The screenplay cares deeply about who submitted photos to the media, and the damage done. There is an ongoing implication of guilt on the young woman’s behalf, even a scene in which she apologosies for compromising the footy career of a sex offender. A considerable chunk of the story revolves around the question: why did this girl leak the story?
And, of course, how dare she?
The message to any footy player who has been caught out sexually abusing somebody and has the gall to complain about how their career has subsequently suffered should be simple: “screw you.”
One might be tempted to add: “for a change.”
In one of Blinder’s many inane pep talks, spurring his team mates on to raise hell on the field, the protagonist speaks of “experiencing pain like you’ve never felt before.”
Indeed, these blokes have almost certainly never felt the pain and anguish that lingers at the heart of this unconscionable coastal-set drama. It’s the young lady who was drugged, taken advantage of and ridiculed as a slut who felt something they never will. The girl who wasn’t, unlike her rapist, lifted up and championed by her peers. The wretched creature who submitted photos to the paper.
Last month, interviewed by the Herald-Sun, Glenn Archer said Blinder was “an important story in the end to say if you take drugs, shit can happen.”
The AFL great saw a different film to the one that opens in Australian cinemas this Thursday. If you thought Archer understood the themes of the production he partly financed, you’d be wrong.
In Richard Gray’s defence, despite a horrifying end result, the three-time filmmaker did not make a black and white “drugs are bad mmmkay” propaganda film. Nor did he tell a narrative as trivial as “shit can happen.”
Blinder is about rape and loss of innocence. It is — or rather, it should have been — about how the stains of some crimes, moral or legal, can never be wiped away no matter how hard you scrub at them. Moments in life when you realise the only way to move forward is to be contrite. To acknowledge you’ve made a mistake.
Although Gray clumsily attempts to give his protagonist a pass-card (aka a deus ex machina) for that fateful night by having him drugged by his mates, thus apparently absolving himself of responsibility, he and the cast and crew have shown courage in tackling complex issues head on. For that they deserve acknowledgement.

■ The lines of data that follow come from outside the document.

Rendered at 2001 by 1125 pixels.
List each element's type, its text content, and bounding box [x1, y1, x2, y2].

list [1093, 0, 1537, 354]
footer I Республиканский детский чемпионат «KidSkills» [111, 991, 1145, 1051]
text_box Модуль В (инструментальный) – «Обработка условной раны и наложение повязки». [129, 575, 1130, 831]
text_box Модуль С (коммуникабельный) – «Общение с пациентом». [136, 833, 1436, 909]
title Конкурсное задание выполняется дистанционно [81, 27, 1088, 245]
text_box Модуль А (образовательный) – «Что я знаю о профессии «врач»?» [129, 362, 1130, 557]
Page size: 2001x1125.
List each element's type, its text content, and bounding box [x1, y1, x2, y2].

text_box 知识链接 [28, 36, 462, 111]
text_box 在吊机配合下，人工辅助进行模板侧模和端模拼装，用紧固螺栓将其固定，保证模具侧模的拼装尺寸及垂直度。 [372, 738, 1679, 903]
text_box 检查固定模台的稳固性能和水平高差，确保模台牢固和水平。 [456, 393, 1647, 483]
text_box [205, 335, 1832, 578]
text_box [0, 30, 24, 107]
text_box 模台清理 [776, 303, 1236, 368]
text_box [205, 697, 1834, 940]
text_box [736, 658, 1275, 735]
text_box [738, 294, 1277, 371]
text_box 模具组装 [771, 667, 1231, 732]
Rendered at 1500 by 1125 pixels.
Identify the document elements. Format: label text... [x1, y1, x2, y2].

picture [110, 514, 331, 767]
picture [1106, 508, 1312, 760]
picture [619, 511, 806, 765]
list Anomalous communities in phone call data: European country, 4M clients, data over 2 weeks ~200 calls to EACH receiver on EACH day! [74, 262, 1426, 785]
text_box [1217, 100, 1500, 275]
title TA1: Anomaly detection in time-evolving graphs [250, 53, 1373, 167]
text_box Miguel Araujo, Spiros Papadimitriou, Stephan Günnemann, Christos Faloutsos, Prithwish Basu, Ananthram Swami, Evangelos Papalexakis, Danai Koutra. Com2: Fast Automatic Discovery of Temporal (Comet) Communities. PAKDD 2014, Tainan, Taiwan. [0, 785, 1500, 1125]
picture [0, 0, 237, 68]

But with that courage should come the conviction to admit they got it wrong. That their exploration of guilt, oddly married to a “yee-haw” sports movie, ended up misogynistic. The audience deserve that much. More importantly, so do victims of sexual abuse.
Blinder could have been a powerful and condemnatory drama that acknowledged the many virtues of football culture while slamming its seedy underbelly, praising the positive elements of the game while tsk-tsking the morally dubious culture surrounding it.
Perhaps the film could have been a game-changer in terms of public attitudes — or, at the very least, a conversation starter. But that film wouldn’t have been produced by AFL luminaries. It would have had to come from the outside.
On the other hand, perhaps Blinder is the greatest representation of the sick machismo sweltering at the heart of AFL culture, in the sense that it comes from a culture so deeply misogynistic nobody even realised they were doing wrong.
Blinder isn’t exactly what a sport beleaguered by an endless smattering of scandals involving drugs, violence and sex needed to help clean up its image: a sports film in which the female characters are served up like cheap fish food and sex offenders are celebrated.
Oh, and in case you were worried whether Lady Luck would ever again bat her eyelids at the protagonist of Blinder, don’t be.
He gets the girl in the end.
Blinder’s Australian theatrical release date: March 7, 2013.